Politicizing the Demographic Disparities in Death Rates from Coronavirus

Although African Americans constitute just 13.4 percent of the U.S. population, they account for more than 42 percent of all COVID-19 deaths. African Americans are our “sickest sick” with the virus as they comprise more than 33 percent of all those hospitalized with Coronavirus.

During an April 8 press conference, Dr. Anthony Fauci revealed the significant racial disparities in hospitalizations and death rates from coronavirus and advised that “when all this is over . . . and we will get over coronavirus, there will still be health disparities, which we really do need to address in the African American community.”

While there had been no attempt to politicize the fact that males of all races and ethnicities are dying from COVID-19 at significantly higher rates than females, the racial disparity data has opened the floodgates of blame directed toward the Trump Administration. Not a single lawmaker has tried to claim that unequal access to healthcare is contributing to the disproportionate number of males who have died from Coronavirus, but lawmakers are already claiming that African Americans are dying because of our privatized health care system.

On March 27—long before the public release of the official racial disparity data—U.S. Senators Elizabeth Warren (D-Mass.), Cory Booker (D-N.J.), and Kamala Harris (D-Calif.), as well as U.S. Representatives Robin L. Kelly (D-Ill.) and Ayanna Pressley (D-Mass) demanded that the Department of Health and Human Services publicize racial data on coronavirus cases. The lawmakers knew that, as with all public health crises, the people who suffer the greatest casualties will be those with the greatest number of preexisting conditions.

They also knew—or should have known—that long before the coronavirus crisis, African Americans (especially African American men) had significantly higher numbers of preexisting conditions than any other racial or ethnic group. And they knew that politicizing the demographic data on racial disparities would bolster their case for universal healthcare.

The claim that African Americans do not have access to healthcare ignores the fact that all Americans over 65 have access to Medicare. This is the population that is most overwhelmingly harmed by COVID-19. For those younger than 65, Hispanics have the highest rate of those uninsured with 16.1 percent, while the uninsured rate among blacks is 10.6 percent. Yet, Hispanics—who presumably do not have as much access to healthcare as African Americans—do not suffer the same high death rates from coronavirus that blacks experience.

Senator Bernie Sanders’ (I-Vt.) and Elizabeth Warren’s universal healthcare—in theory—could make healthcare more available to 100 percent of the uninsured. But, it would do little to address some of the reasons for the racial disparities in coronavirus mortality rates for African Americans.

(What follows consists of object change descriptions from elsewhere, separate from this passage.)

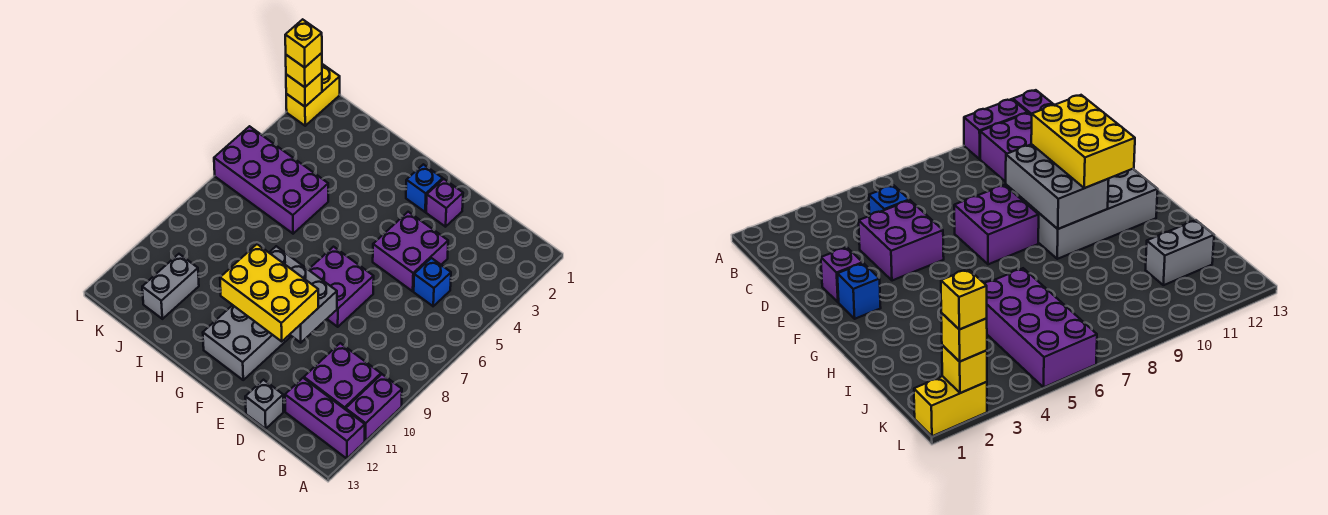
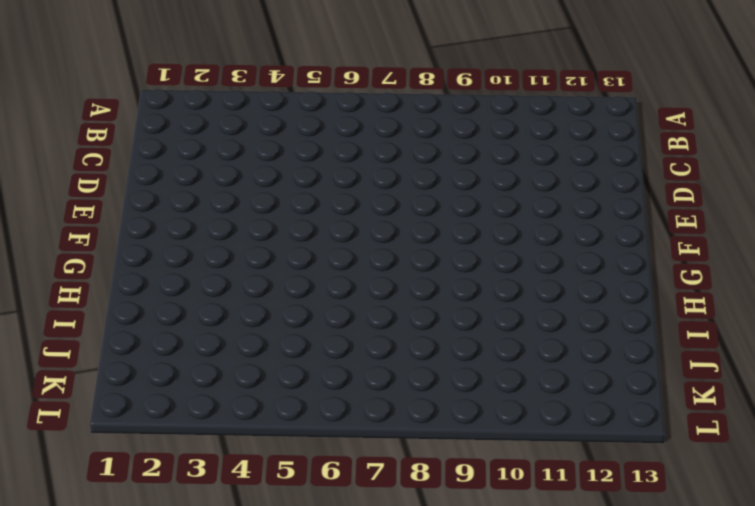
none -> purple 1x2 brick [346,374,402,441]
none -> purple 1x3 brick [285,378,365,459]
none -> purple 2x2 brick [304,343,381,410]

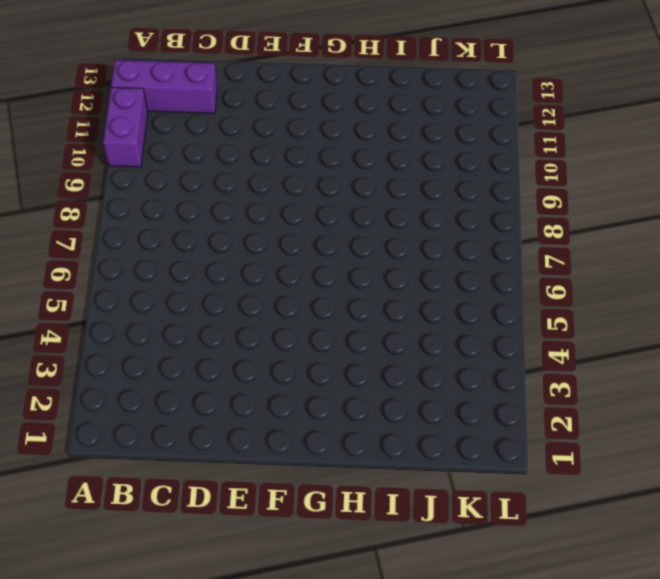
none -> purple 2x2 brick [304,343,381,410]
none -> blue 1x1 brick [414,258,451,306]
none -> purple 2x2 brick [373,212,448,291]

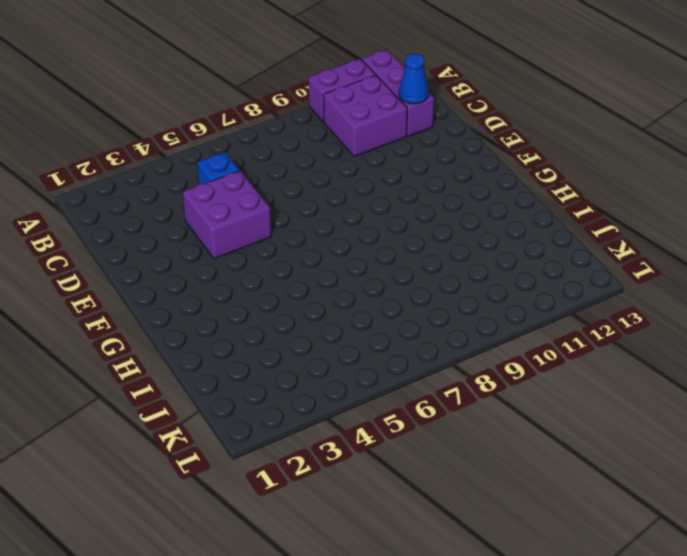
blue 1x1 cone [399,54,429,104] -> none
none -> grey 1x1 brick [245,380,283,429]
none -> purple 1x1 brick [426,179,463,227]
none -> purple 2x2 brick [308,247,374,327]

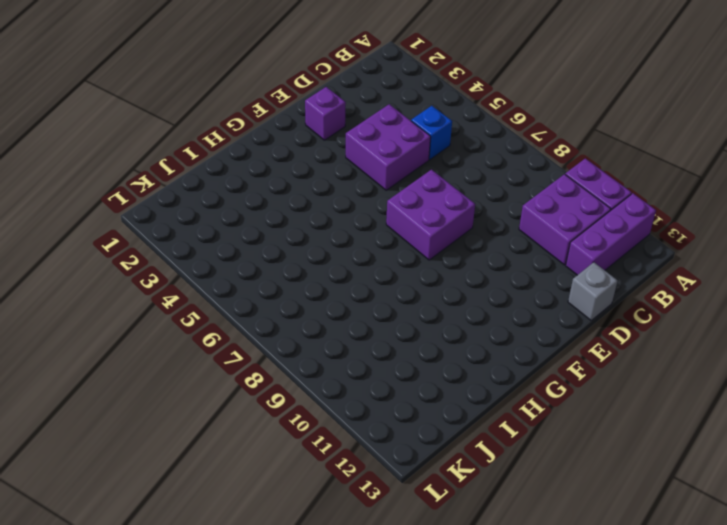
none -> blue 1x1 brick [406,164,443,212]
none -> grey 2x4 brick [203,305,291,380]
none -> purple 2x4 brick [214,126,328,234]

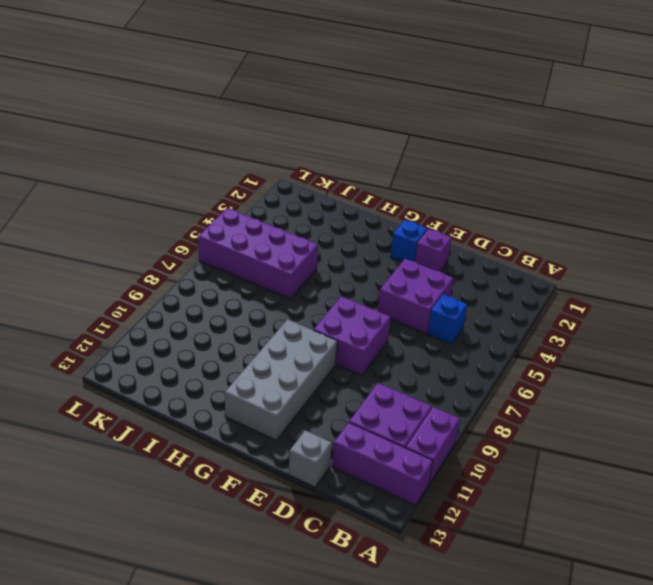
none -> grey 1x2 brick [142,254,199,319]
none -> yellow 1x2 brick [286,64,340,126]
none -> grey 2x3 brick [269,246,337,343]

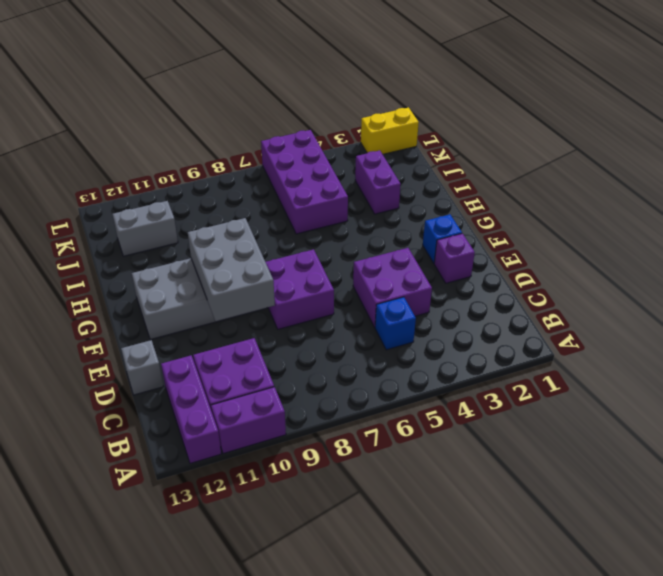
purple 1x2 brick [355,150,401,214] -> none
none -> yellow 1x1 brick [286,73,322,107]
none -> yellow 2x3 brick [220,244,318,341]
none -> yellow 1x1 brick [286,53,322,87]

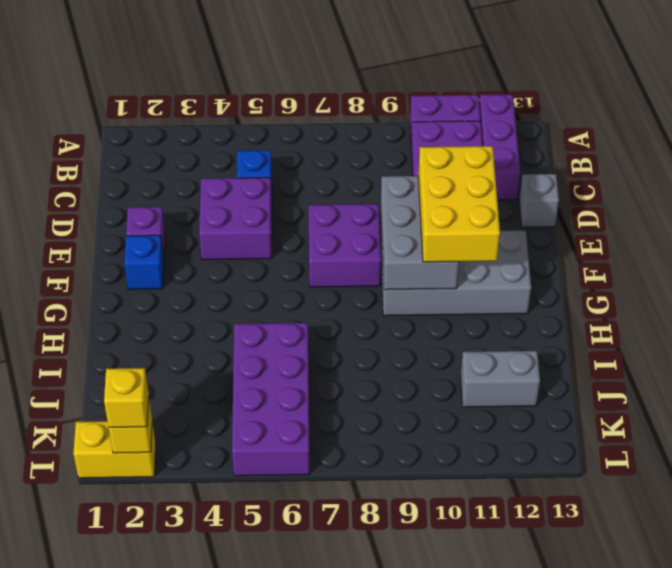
none -> yellow 1x1 brick [285,19,322,68]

Being obese or overweight are the strongest predictors of complications from COVID-19.  France’s chief epidemiologist, Jean-Francois Delfraissy, head of the scientific council that advises the government on the epidemic, has concluded that being overweight is a major risk for people infected with the new coronavirus and that the United States is particularly vulnerable because of the high levels of obesity here.

In an interview with France Info Radio, Delfraissy said, “those who are overweight really need to be careful . . . That’s why we’re worried about our friends in America where the problem of obesity is well known and where they will probably have the most problems because of obesity.”

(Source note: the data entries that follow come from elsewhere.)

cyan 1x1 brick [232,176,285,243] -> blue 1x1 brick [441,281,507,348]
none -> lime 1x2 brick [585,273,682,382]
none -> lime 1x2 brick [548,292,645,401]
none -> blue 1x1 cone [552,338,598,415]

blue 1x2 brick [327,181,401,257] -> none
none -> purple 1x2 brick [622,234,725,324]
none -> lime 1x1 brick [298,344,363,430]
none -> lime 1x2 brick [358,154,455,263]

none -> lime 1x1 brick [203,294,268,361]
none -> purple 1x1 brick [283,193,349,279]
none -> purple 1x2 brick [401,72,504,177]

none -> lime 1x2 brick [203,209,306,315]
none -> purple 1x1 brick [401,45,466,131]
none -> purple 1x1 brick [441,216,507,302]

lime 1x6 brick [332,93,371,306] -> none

In 2018, black adults had the highest overweight and obesity rates of any race or ethnicity in the United States, followed by American Indians/Alaska natives, and Hispanics. In 2018, 73 percent of all black adults were either overweight or obese. Among whites, the obesity rate is 65 percent. Asians and Pacific Islanders had the lowest overweight and obesity rates which helps to explain their higher recovery rates from coronavirus—and significantly lower death rates. Overweight and obesity rates vary substantially by state; those states with large percentages of African Americans have higher rates of those identified as overweight or obese.

Indeed, being overweight or obese is a significant predictor of death from COVID-19 primarily because it is also a significant predictor of Type II diabetes, heart disease, kidney disease, liver disease and COPD—all underlying causes of death from the virus.

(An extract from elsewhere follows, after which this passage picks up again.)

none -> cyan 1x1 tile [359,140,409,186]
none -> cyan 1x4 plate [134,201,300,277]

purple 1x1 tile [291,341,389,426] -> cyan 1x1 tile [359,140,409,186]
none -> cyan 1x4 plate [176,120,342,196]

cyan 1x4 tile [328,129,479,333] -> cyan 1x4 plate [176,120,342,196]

It is tragic that the racial disparities are already being politicized because it takes attention away from the real reasons for the high mortality rates for African Americans.

Blacks had begun to close the racial gap in mortality rates from the days of dramatic differences in life expectancy. In 2019, the gap was at its narrowest ever. Today, in New York City—before COVID-19 struck—life expectancy among blacks reached 76.2 years. That is still five years behind the rest of the city; but in the 1980s, as The Economist pointed out recently, black men in Harlem had a worse chance of living to the age of 65 than did men in Bangladesh.

Blacks in the 1980s died of heart disease at double the rate of whites. They died of liver cirrhosis brought on by alcoholism or hepatitis at 10 times the rate of whites, and they were 14 times more likely to be murdered than whites.

The incremental progress of closing the racial gap in mortality rates that has been made for the last century may be delayed by coronavirus—but it does not have to stop. If progressive politicians have their way, however, the premier healthcare system and the heroic healthcare workers who are saving so many lives will themselves become victims of the legacy of COVID-19 in the continued march toward single-payer healthcare.